In traditional view, Viruses, with their often small genomes and error-prone replication mechanisms, possess extraordinary adaptive abilities and can display rates of sequence change that are orders of magnitude greater than those of the hosts they infect, viruses can quickly adapt to new hosts and evade innate and adaptive immune responses. It is precisely because of these abilities that they may also help to create the evolutionary stasis of viruses in long-term host relationships. Extreme genetic conservation of viruses over longer periods of evolution, virus evolution conditioned by hosts they infect, host represents the primary driver of the longer-term evolution of viruses.
A large body of literature documents remarkably high nucleotide substitution rates in virus genomes, virus sequence change occurs so quickly that phylogenetic trees of their genes are often temporally structured-viruses from older samples show systematically less divergence from the most recent common ancestor (MRCA) than those collected more recently. Furthermore, virus evolution has often been linked to historical events. Virus sequence change is often dominated by synonymous substitutions in coding regions that leave sequences of the encoded proteins unaltered. Fixation of these changes may be facilitated by repeated transmission bottlenecks that reduce effective population sizes that occur as the virus transmits between hosts. Sequence change may be augmented by adaptive changes, influenza A virus, HIV-1 and HCV are typical examples. These observations contribute to a general perception of the ephemeral nature of RNA viruses and a broader idea that viruses are rapidly evolving entities with perhaps frequent recent origins.
Host-driven virus evolution
Host-driven viral evolution can be explained by niche-filling models that emphasize the role of host interactions in shaping virus evolution. As viruses can rapidly evolve to a fitness peak in a given host environment, this may have the paradoxical effect of restricting sequence change rather than accelerating it in any period other than the short term. Infection of the same host over tens or hundreds of years or perhaps even millennia may drive the evolution of each host-adapted virus to evolutionary stasis-an optimized genome that is maximized in those aspects of its fitness that maintain infections in the host population. In the niche-filling models, once fully adapted to their niche, the intensity of peer competition may create virus genomes with few genuinely phenotypically neutral sites.

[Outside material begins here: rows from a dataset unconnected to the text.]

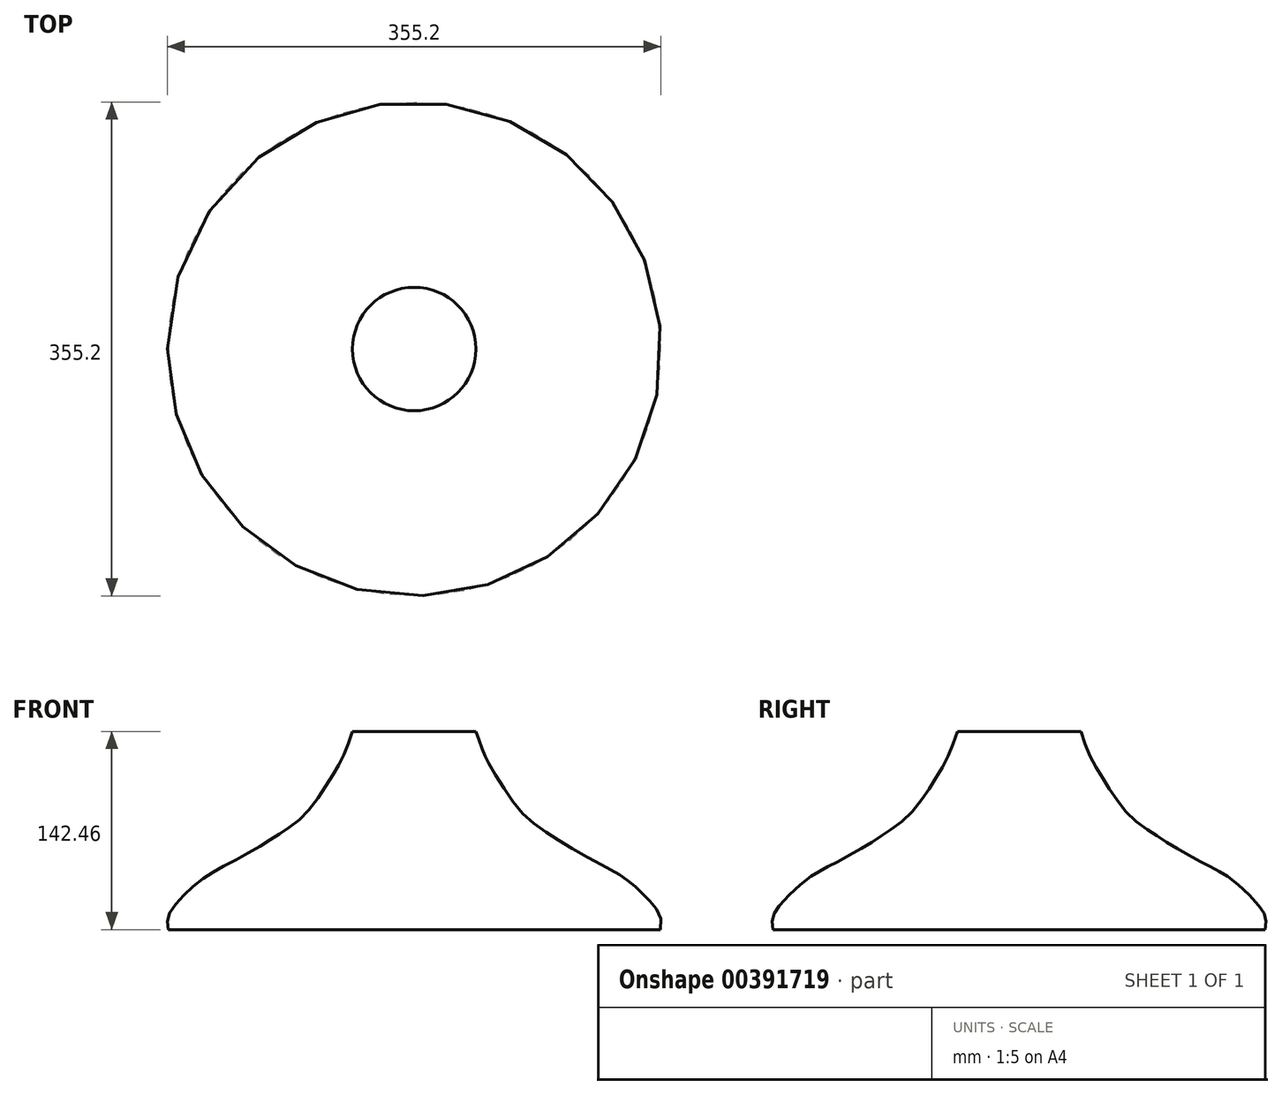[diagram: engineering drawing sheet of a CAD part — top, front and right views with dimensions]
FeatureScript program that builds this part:
annotation { "Feature Type Name" : "Feature", "Feature Type Description" : "" }
export const myFeature = defineFeature(function(context is Context, id is Id, definition is map)
    precondition{}
    {
        {
            var Q0;
            Q0=qCreatedBy(makeId("Front.planeOp"),FACE);
            var sketch = newSketch(context, id + "F0", { "sketchPlane" : qUnion([Q0])});
            skLineSegment(sketch, "E0", {"start": v(0, -76.25) * mm, "end": v(0, 66.2) * mm});
            skLineSegment(sketch, "E1", {"start": v(0, 66.2) * mm, "end": v(44.4, 66.2) * mm});
            skLineSegment(sketch, "E2", {"start": v(44.4, 66.2) * mm, "end": v(0, 66.2) * mm});
            skLineSegment(sketch, "E3", {"start": v(0, -76.25) * mm, "end": v(177.04, -76.25) * mm});
            skFitSpline(sketch, "E4", {"points": [v(44.4, 66.2) * mm, v(51.78, 46.97) * mm, v(61.6, 30.18) * mm, v(78.39, 6.85) * mm, v(95.17, -6.25) * mm, v(110.32, -16.07) * mm, v(134.06, -29.17) * mm, v(151.66, -39.4) * mm, v(168.04, -54.15) * mm, v(177.04, -66.84) * mm, v(177.04, -76.25) * mm], "startDerivative": vector(67.28, -197.01) * mm, "endDerivative": vector(-20.94, -135.77) * mm});
            skSolve(sketch);
        }
        {
            var Q0;
            Q0=makeQuery(id+"F0.imprint","IMPRINT",FACE,{"disambiguationData":[TD([[makeQuery(id+"F0.imprint","IMPRINT",EDGE,{"derivedFrom":sQuery(id+"F0.wireOp",EDGE,"E0")}),-1.0]])]});
            var Q1;
            Q1=sQuery(id+"F0.wireOp",EDGE,"E0");
            revolve(context, id + "F1", {"entities" : qUnion([Q0]), "axis" : qUnion([Q1]), "revolveType" : RevolveType.FULL});
        }
    });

Fig. 1 Host-driven virus evolution.
(Source: Nat Rev Microbiol. May 2019.)
The process of host adaptation generates viruses that are primarily shaped by the constraints of the niche and less by the ancestry of the virus. virus genome sequence change driven by host change resembles niche-filling models developed for phenotypic trait evolution in cellular organisms, traits evolve adaptively to fit the niche. The niche is defined by the host organism that the virus infects, the viral sequence defines the phenotype, and changes are primarily adaptive. These changes ultimately drive longer-term evolution of viruses and explain why their nucleotide substitution rates ultimately approach those of their hosts.
Host jumps can be viewed as the occupancy of a new niche and hence a rapid adaptation of trait values to fit this niche. Host jumps are associated with periods of accelerated sequence change as the virus remodels and regains fitness in an altered environment. Host adaptation after cross-species transmission is associated with rapid amino acid sequence changes of viral genes, typically those associated with receptor interactions and the evasion of innate immunity but often pervasive throughout the entire virus genome.